## Tasks for this exercise
1 > According to the partner agreement excerpt, what must Customers do in order to use the Services?
2 > In the records, take the lines from the line with "Rendered at 1275 by 1650 pixels." to the line with "Identify the document" and write them out again with "Identify" swapped for "List". Leave everything else unchanged and return only those lines.

==== Selected passage ====

2.4 Termination and Disclaimers. At any time and for any reason, either party may terminate Partner’s access to the Services and Crossing Minds may access, modify or delete any Partner data in the Services. Crossing Minds has no support, warranty, service level or other obligations for the Services and no storage, security, confidentiality or privacy obligations for any Partner data in the Services.
2.5 Separate Customer Agreement. This Section 2 does not modify any separate Customer Agreement between Partner and Crossing Minds for Partner’s use of the Services.
3. Use of the Services by Customers. To use the Services, Customers must create their own accounts and accept the Customer Agreement directly with Crossing Minds. Partner may not do so on a Customer’s behalf. Partner may only access a Customer’s account as separately arranged between Partner and the Customer.
4.1 Use of Brand Elements. During the Term, subject to this Agreement, each party grants the other party the right to use and display its Brand Elements solely to identify the parties’ relationship under this Agreement and for mutually agreed marketing activities. Rights granted in this Agreement are non-exclusive and (except as set out in this Agreement) non-sublicensable and non-transferable.
4.2 Approvals and Usage Limits. Use of a party’s Brand Elements is subject to its prior approval and any usage guidelines it provides in writing, including, for Crossing Minds, the Crossing Minds Brand Guidelines. After initial approval, substantially similar uses do not require subsequent approval. In addition, any press release or other public announcement relating to this Agreement must be approved by each party in advance. Partner hereby approves Crossing Minds’ use of Partner’s Brand Elements to promote Partner’s participation in the Program. Each party will promptly cease any problematic use of the other party’s Brand Elements upon request.

==== Supplied data ====

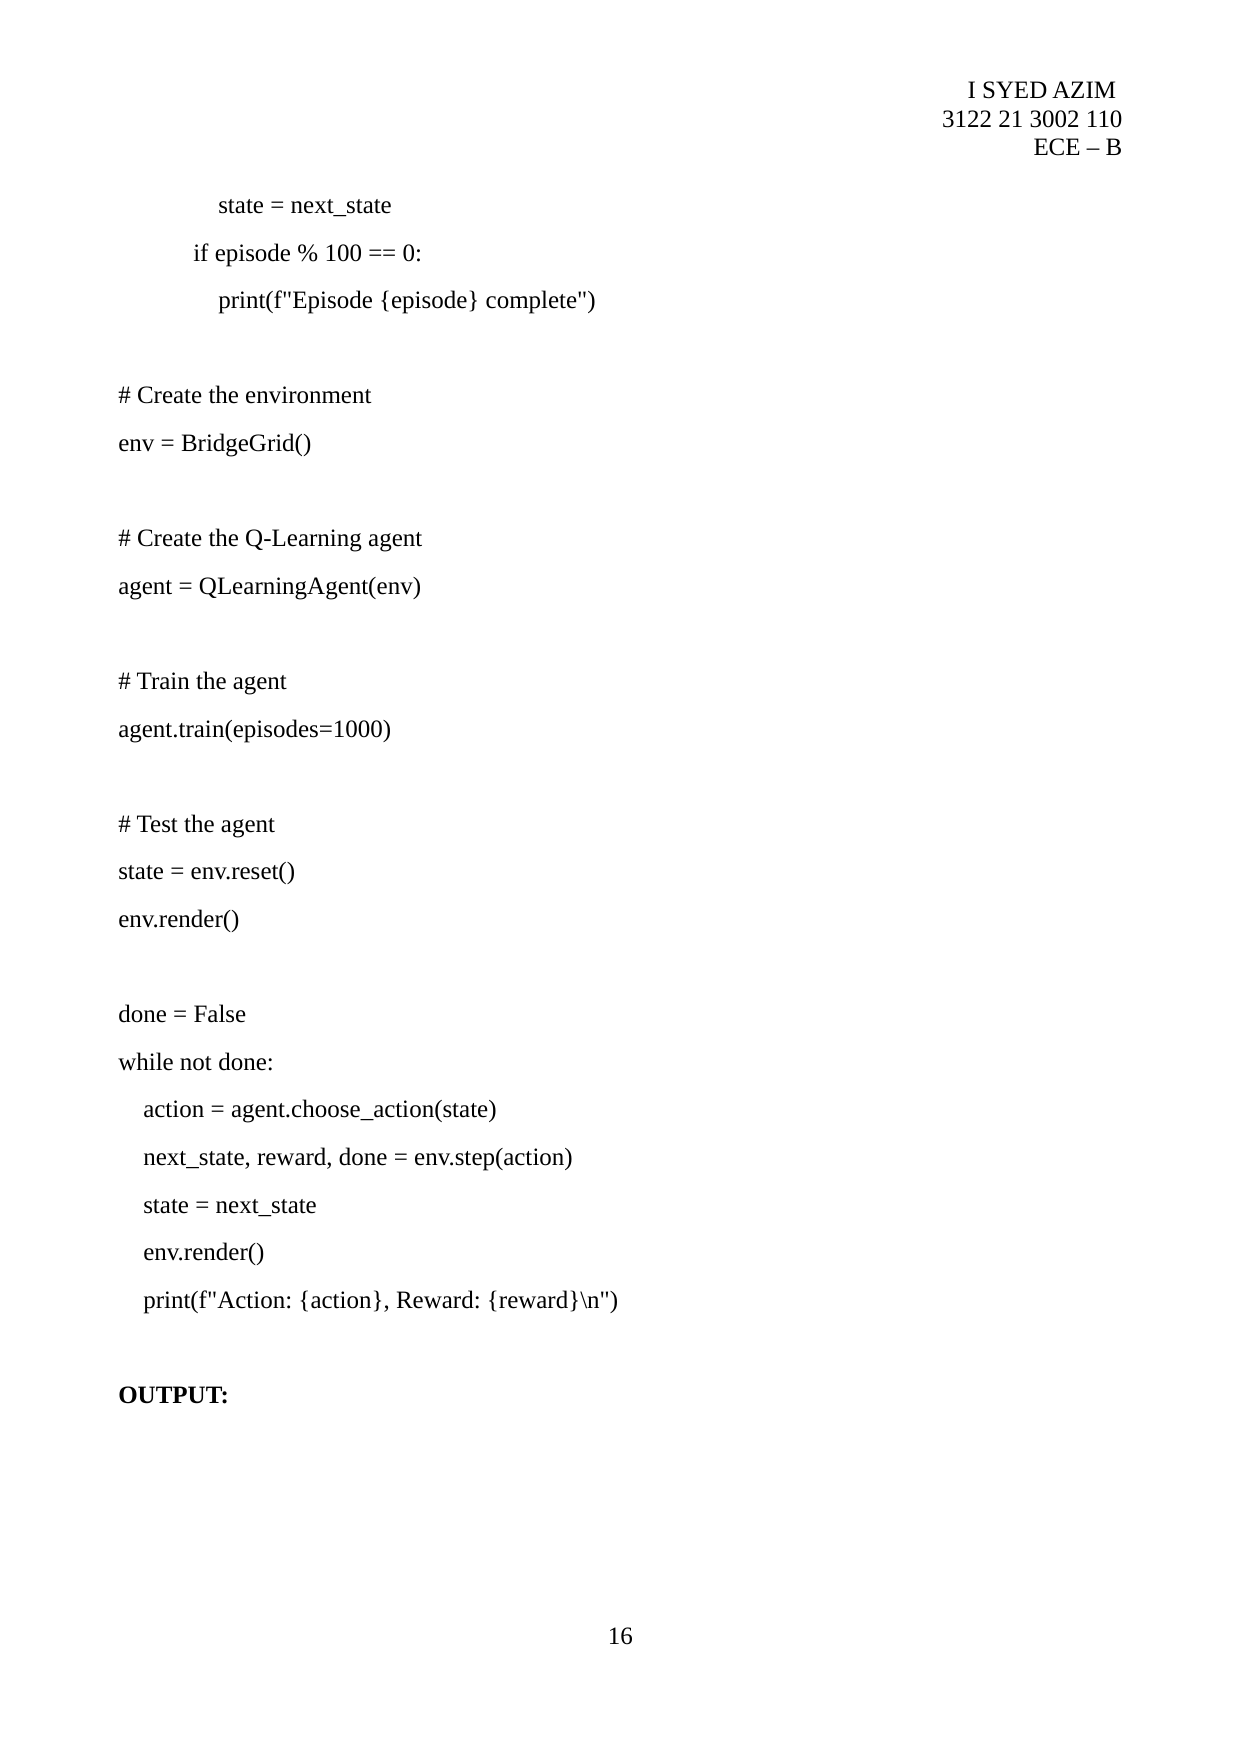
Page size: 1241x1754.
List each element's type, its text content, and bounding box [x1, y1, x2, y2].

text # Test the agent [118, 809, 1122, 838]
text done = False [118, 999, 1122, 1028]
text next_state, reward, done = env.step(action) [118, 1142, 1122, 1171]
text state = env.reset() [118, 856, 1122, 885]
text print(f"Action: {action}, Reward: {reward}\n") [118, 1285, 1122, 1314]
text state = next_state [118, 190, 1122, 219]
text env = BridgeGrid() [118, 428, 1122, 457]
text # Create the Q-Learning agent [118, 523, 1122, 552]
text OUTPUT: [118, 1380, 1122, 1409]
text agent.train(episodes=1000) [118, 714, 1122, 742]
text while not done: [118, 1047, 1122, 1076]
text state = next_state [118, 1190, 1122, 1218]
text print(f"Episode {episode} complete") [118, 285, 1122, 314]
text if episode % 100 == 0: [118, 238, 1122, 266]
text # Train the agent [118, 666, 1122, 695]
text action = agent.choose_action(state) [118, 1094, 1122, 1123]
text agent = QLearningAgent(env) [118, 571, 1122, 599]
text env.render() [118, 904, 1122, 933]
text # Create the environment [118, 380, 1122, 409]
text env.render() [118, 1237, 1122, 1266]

====
==== Supplied data ====

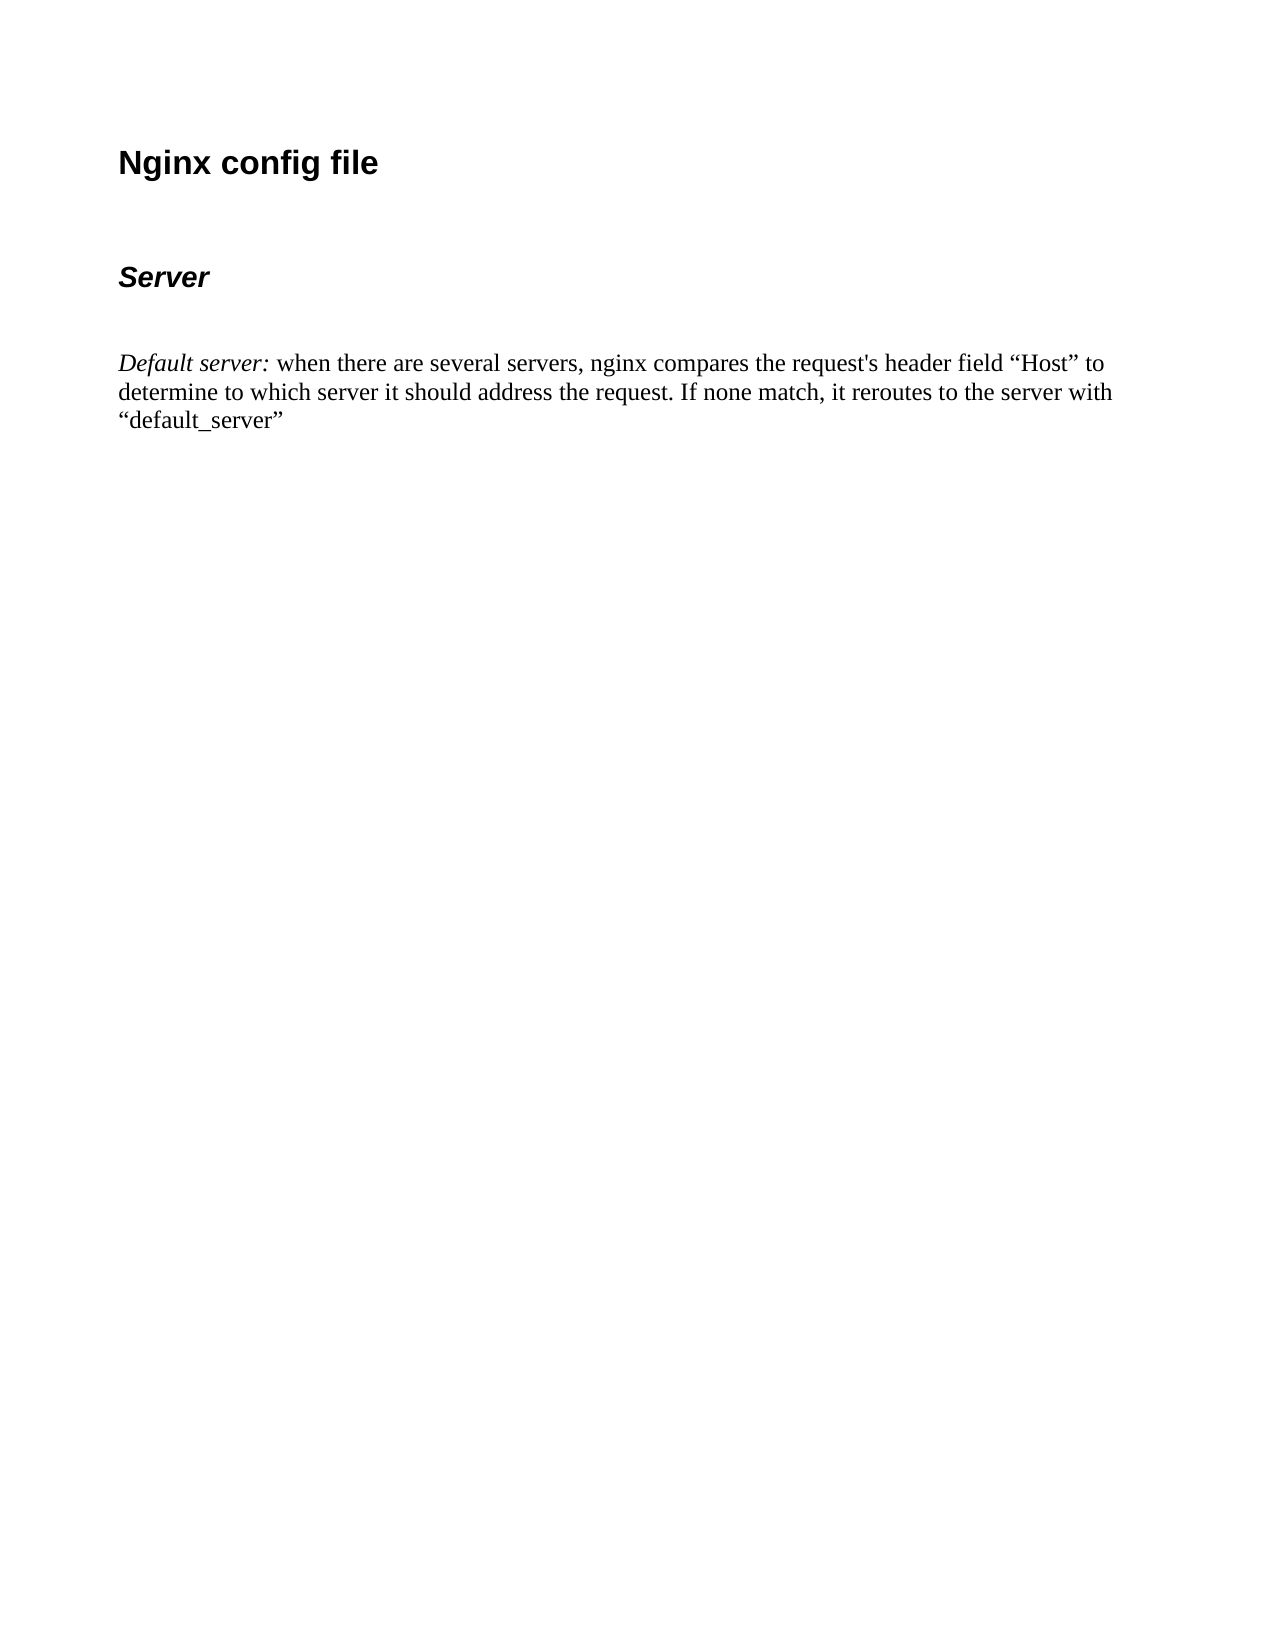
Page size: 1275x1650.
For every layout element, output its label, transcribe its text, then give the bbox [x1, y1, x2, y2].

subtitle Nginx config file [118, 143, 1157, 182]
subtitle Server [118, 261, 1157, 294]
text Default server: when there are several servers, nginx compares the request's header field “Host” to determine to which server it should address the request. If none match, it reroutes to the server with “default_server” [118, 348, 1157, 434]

====
==== Supplied data ====

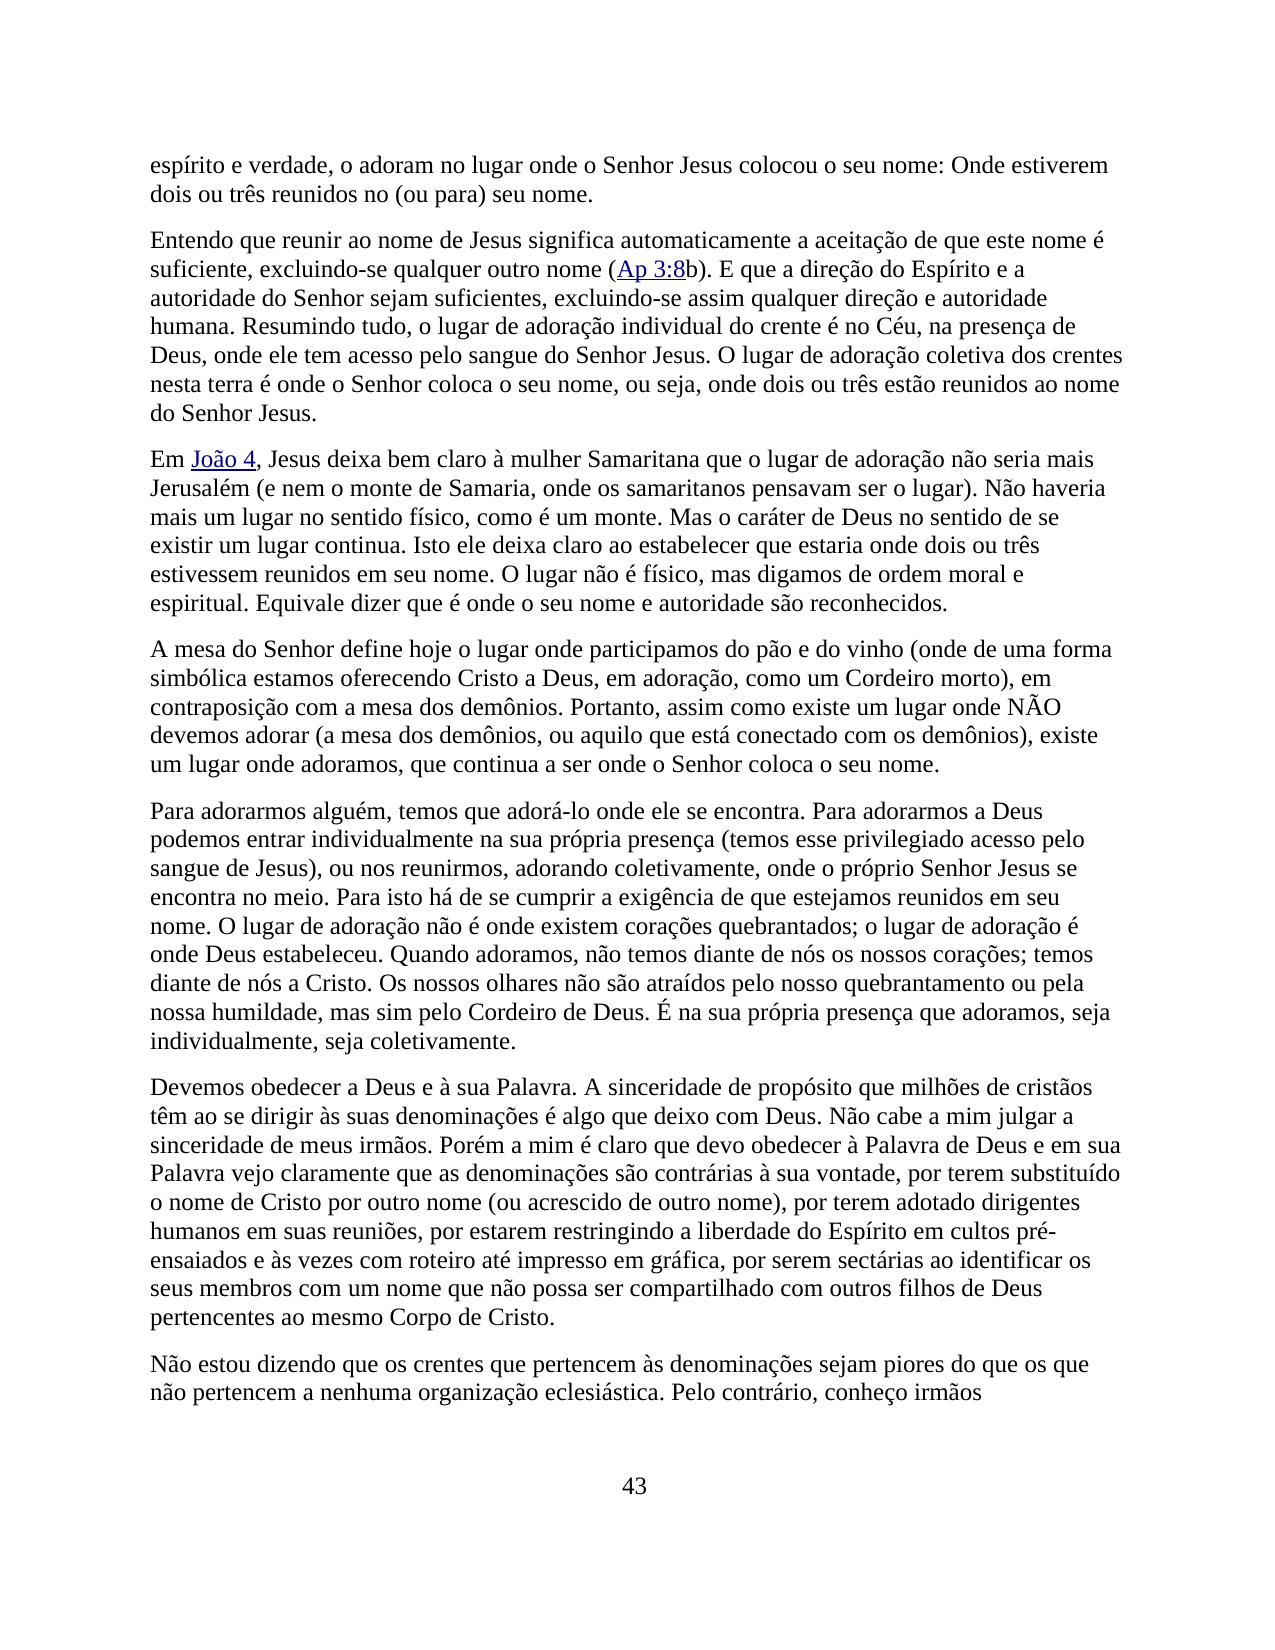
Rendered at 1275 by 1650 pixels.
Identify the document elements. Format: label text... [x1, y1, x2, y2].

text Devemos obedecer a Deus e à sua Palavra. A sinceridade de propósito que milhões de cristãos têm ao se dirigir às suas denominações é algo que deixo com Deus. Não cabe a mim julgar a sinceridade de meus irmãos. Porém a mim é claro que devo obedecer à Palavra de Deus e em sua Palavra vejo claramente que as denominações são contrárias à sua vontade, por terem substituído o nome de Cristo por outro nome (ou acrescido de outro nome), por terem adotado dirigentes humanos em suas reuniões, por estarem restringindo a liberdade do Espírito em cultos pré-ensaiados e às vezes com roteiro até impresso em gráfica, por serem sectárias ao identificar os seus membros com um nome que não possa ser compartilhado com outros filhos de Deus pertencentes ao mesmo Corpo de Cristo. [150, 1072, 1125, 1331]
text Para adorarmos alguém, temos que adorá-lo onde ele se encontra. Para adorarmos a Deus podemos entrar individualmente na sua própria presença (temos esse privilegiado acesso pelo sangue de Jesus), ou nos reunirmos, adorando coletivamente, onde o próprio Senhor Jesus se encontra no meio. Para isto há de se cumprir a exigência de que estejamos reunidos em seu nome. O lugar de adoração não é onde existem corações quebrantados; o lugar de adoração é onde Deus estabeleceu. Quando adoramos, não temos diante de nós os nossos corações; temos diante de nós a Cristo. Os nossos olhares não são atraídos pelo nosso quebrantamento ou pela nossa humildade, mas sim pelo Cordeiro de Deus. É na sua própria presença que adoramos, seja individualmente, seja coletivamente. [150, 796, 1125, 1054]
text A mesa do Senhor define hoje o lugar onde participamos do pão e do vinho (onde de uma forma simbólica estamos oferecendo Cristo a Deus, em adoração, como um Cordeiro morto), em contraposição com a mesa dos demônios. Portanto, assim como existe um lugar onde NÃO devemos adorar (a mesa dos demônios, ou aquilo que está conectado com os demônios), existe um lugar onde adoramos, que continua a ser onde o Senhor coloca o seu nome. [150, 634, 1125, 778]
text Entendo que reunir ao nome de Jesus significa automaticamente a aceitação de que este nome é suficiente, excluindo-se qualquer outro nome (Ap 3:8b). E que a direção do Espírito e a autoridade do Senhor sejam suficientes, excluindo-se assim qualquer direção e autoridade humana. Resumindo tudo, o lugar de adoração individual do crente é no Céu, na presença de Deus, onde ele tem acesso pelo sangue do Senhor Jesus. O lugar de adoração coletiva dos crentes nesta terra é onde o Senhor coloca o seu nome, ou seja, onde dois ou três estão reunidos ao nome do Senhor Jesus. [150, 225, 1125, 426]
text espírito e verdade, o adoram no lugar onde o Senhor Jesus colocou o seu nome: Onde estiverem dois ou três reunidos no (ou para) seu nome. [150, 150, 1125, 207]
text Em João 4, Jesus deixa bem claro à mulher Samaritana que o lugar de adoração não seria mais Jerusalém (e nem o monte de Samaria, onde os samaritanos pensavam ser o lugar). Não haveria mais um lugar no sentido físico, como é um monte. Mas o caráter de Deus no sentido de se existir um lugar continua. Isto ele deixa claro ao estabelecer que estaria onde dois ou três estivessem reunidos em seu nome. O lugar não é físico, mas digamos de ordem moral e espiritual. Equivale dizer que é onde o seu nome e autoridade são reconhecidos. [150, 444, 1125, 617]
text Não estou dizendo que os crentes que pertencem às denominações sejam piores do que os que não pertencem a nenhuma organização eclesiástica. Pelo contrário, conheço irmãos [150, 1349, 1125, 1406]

====

## Outputs for the tasks
1 > They must create their own accounts and accept the Customer Agreement directly with Crossing Minds.

2 >
Rendered at 1275 by 1650 pixels.
List the document elements. Format: label text... [x1, y1, x2, y2].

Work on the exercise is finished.